MCX and Smartphones: How Good Is the Support Network?
‘Let your fingers do the walking’ has been replaced by ‘Let your fingers do the buying’
By: James Carlini
Aug. 25, 2012 11:00 AM
Major retailers like Sears, Wal-Mart, Lowe's, Best Buy, Shell and others announced last week their focus on developing MCX, Merchant Customer Exchange, to enhance their sales and cover the growing demand for capabilities to buy things from the smartphone.
This is a great milestone in the area of wireless because it adds credibility to all those preaching that mobile wireless will create a huge paradigm shift as to how the average consumer will be purchasing goods and services in the future. When you get retailers that represent over $1 trillion in sales today talking about developing an app together and related support structures, you know that this is going to become a standard way of doing business.
This new consortium endeavor puts the stamp of approval on mobile purchases. Those retailers who were skeptics, or those who believed that making purchases over a smartphone was just a fad with a small segment of consumers, now have to go back and figure out a strategy in order to keep up with everyone else. Others, who are more in-tune with new technologies, are wondering if transactions made with Smartphones will help alleviate transaction costs for credit card sales.
Multi-Venue Centers: Resort Effect
Collecting all the information will provide new avenue to uncovering trends, target groups and other demographic information that before was limited or non-existent.
As stated in an earlier article, the idea of a "virtual resort" comes to mind. In retail shopping centers, if all stores are on the same network, there could be some cross-marketing and sharing of customers between stores as well. How important is that to the owner of the shopping center? Understanding all the data might mean certain stores are complementary to one another while others may not be a good fit to have both in the same shopping center.
Many shopping centers are dying because stores close down and it's hard to secure another retailer that may think the shopping center is in a downward spiral. Some centers have remodeled but is putting in a waterfall going to help all the businesses? Maybe they should be looking at putting in networks and new high-tech apps to help stores with traffic as well as demographics.

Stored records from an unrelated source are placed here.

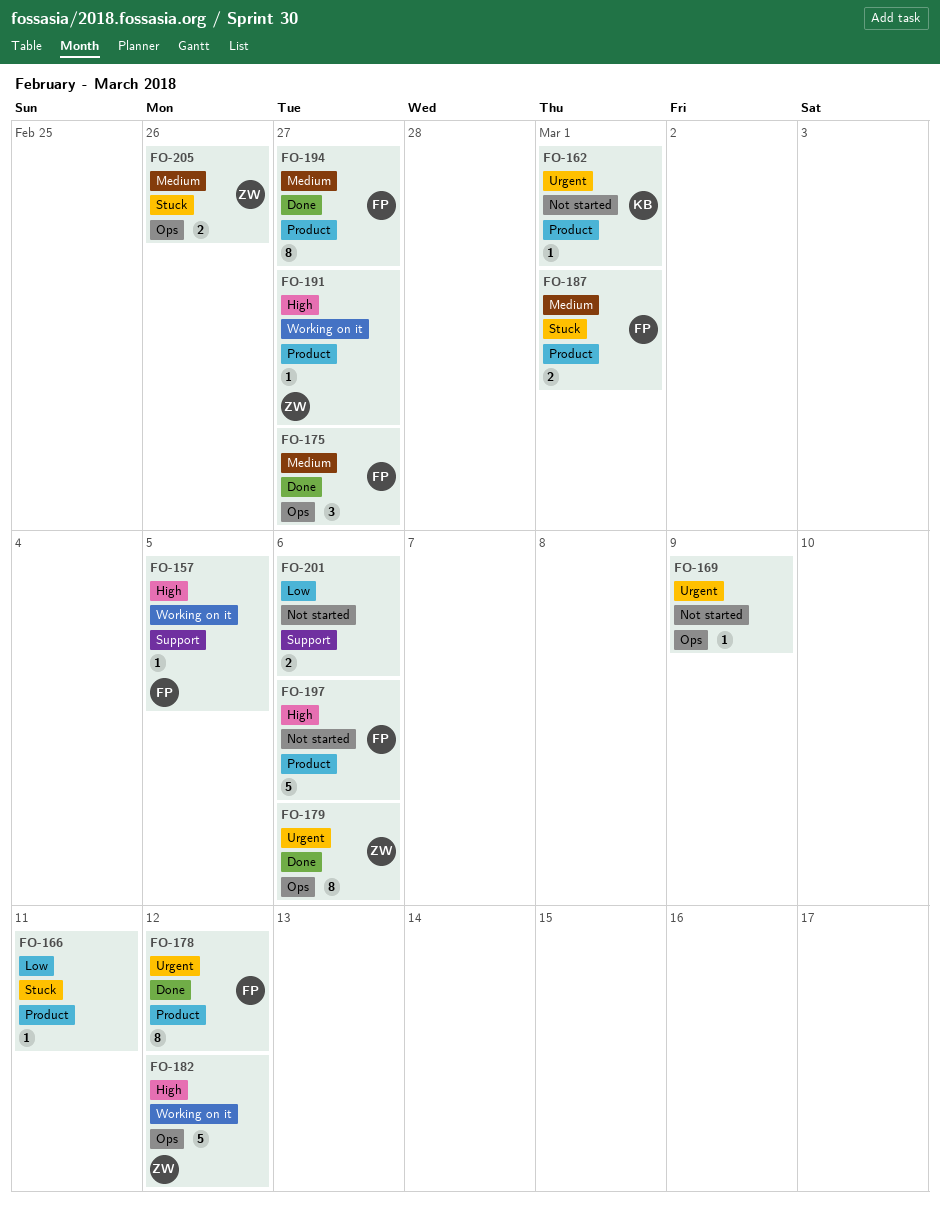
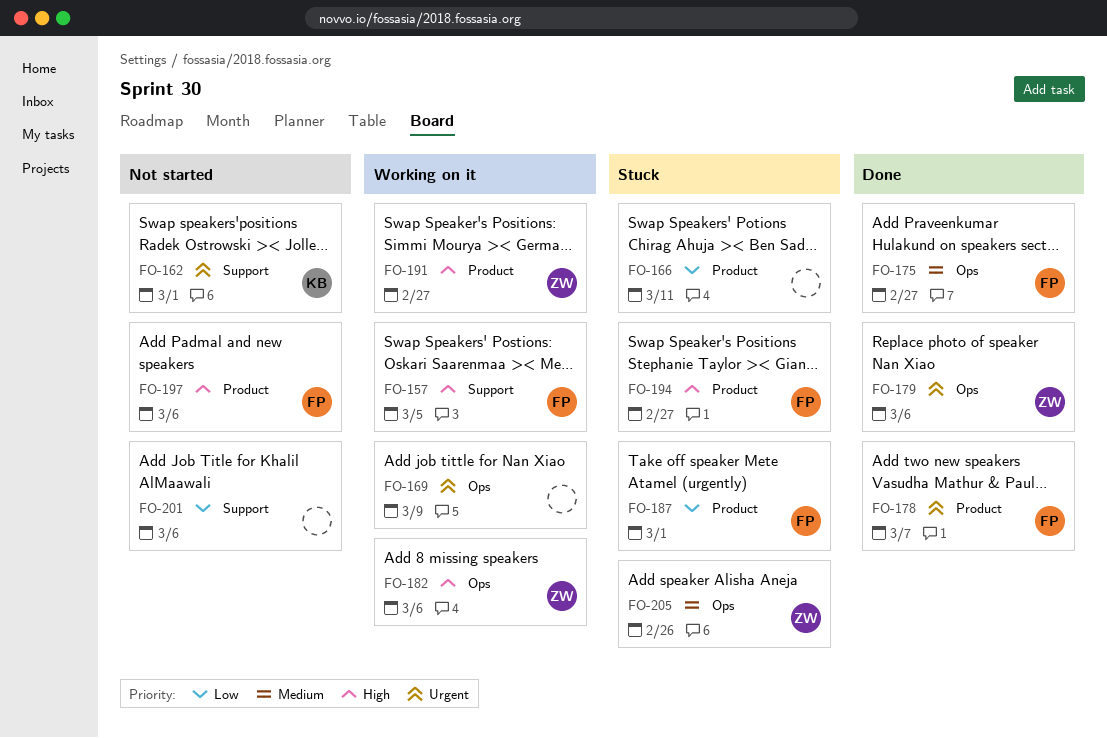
FO-162, label: Product -> Support
FO-169, status: Not started -> Working on it
FO-178, due: Mar 12 -> Mar 7
FO-182, due: Mar 12 -> Mar 6
FO-187, priority: Medium -> Low
FO-194, status: Done -> Stuck
FO-194, priority: Medium -> High

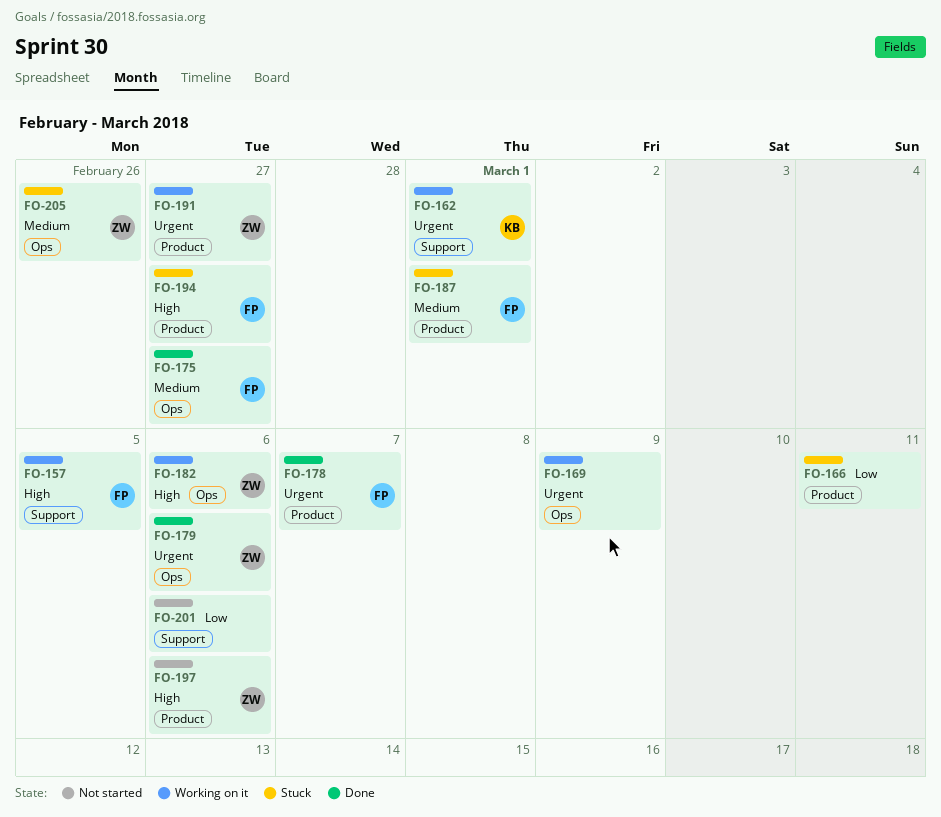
FO-162, status: Not started -> Working on it
FO-187, priority: Low -> Medium
FO-191, priority: High -> Urgent
FO-197, owner: FP -> ZW

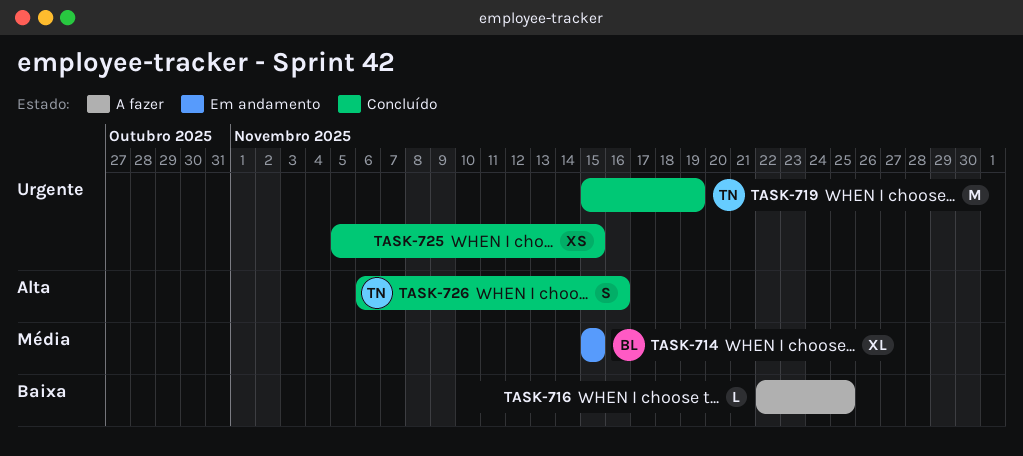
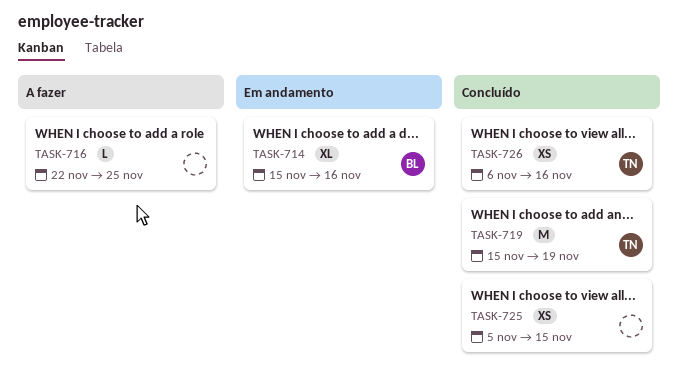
TASK-714, due: Nov 15 -> Nov 16
TASK-726, estimate: S -> XS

Where Do I Learn About This?
It's not enough to know real estate, technology or infrastructure issues. The real skill set is knowing how all these concepts and individual areas converge together.
Some courses in this new area of merged Real Estate, Infrastructure, Technologies, and regional Economic Development should be offered. There is a lot to learn and a lot to leave behind.
Twentieth century solutions do not solve 21st century challenges, yet graduate real estate curricula are targeted to the 1950s at best with their worn strategies or the 1850s if they are really lagging behind.
How do I build a stronger real estate platform for electronic commerce? This should be answered in today's curricula.
With all this new technology comes the requirement of understanding how to use it and apply it in different venues including shopping centers, outlet centers and fashion malls.
The Merchant Customer Exchange will provide a lot of information to retailers about consumers and their buying habits, but you also should wonder what it might be able to do in predicting what combination of stores create the most productive shopping malls.
Is your shopping center or mall wired up to support this? That's the question retailers will be asking property owners before locating into shopping centers across the country.